Sementara ini kita mengatakan bahwa jangan terlalu terburu buru menyatukan itu. Karena dua fungsi ini harus tetap berjalan semua. Layanan publik harus berjalan, ini juga harus berjalan. Untuk sementara yang berani kita ajukan adalah segera mengatur hubungan dan kerjasama antara Pemko dan BP Batam. Yang itu harus dilandasi oleh suatu produk regulasi atau hukum yang kuat. Dan operasionalisasinya harus jelas. Sambil menunggu kita mau membawa kemana Batam ini, jangan buru buru, tegasnya kemudian. Karena dari kajian secara apapun secara praktik, secara teoritik, konseptual, itu susah untuk hal itu dijalankan (terkait rangkap jabatan, red).
“Kalau tujuannya itu memang ingin mengembangkan daya saing Batam sebagai pusat pertumbuhan industri dan perekonomian, mestinya harus dengan kendaraan yang berbeda. Kalau kemudian orientasinya itu adalah bagaimana pemerintah kota bisa memberikan pelayanan publik yang prima, pasti kendaraannya berbeda. Ini harusnya menjadi pilihan pilihan strategis pimpinan tertinggi, sebetulnya Batam mau seperti apa?” ungkap Purwanto.
Perlu produk hukum yang melandasi hubungan kerja tersebut, tegas Dr. Arti Adji, karena fungsinya kan yang satu Pelayanan Publik, yang satunya lagi bagaimana memajukan industri dan bisnisnya supaya profitable. Yang satunya, harus dikelola secara profesional.
Sedangkan yang satunya ini, karena tugasnya didesentralisasi fiskal, inikan membuat pemerintah menjadi dekat dengan masyarakatnya. Ini dua hal yang berbeda, maka kalau disatukan fungsinya menjadi tidak jelas, tegasnya lagi. Jadi memang dua fungsi yang berbeda, iya harus dua lembaga yang berbeda. Ketuanya harusnya beda. Tidak bisa dua badan kemudian satu pimpinan, kan nggak bisa. Dua fungsi yang berbeda, ujar Arti Adji.
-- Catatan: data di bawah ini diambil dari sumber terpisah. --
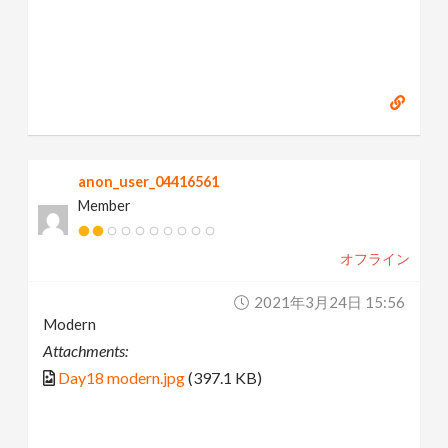
anon_user_04416561
Member
オフライン
2021年3月24日 15:56
Modern
Attachments:
Day18 modern.jpg
(397.1 KB)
Bisnis itu orientasinya kan jangka panjang, mereka sudah menanamkan investasi yang jumlahnya besar dengan harapan mereka bisa bertahan, kemudian mendapatkan keuntungan, berlanjut hingga 30 tahun 50 tahun atau bahkan 80 tahun, tambah Gumilang, sedangkan Pemko dalam konteks ini dipilih dalam sebuah siklus 5 tahunan. Bisnis can not effort untuk menghadapi situasi situasi seperti ini. Mereka butuh kepastian dan itu tidak bisa dihadirkan kalau pengelolaan itu oleh Pemko yang dipilih berdasarkan electoral saat itu. Dan bisnis belum tentu menjadi electoral saat dipilihnya Walkot tersebut. Saya kira itu satu poin penting yang menjadi resiko ketidakpastian yang bisnis hadapi, tutup Gumilang mengakhiri perbincangannya.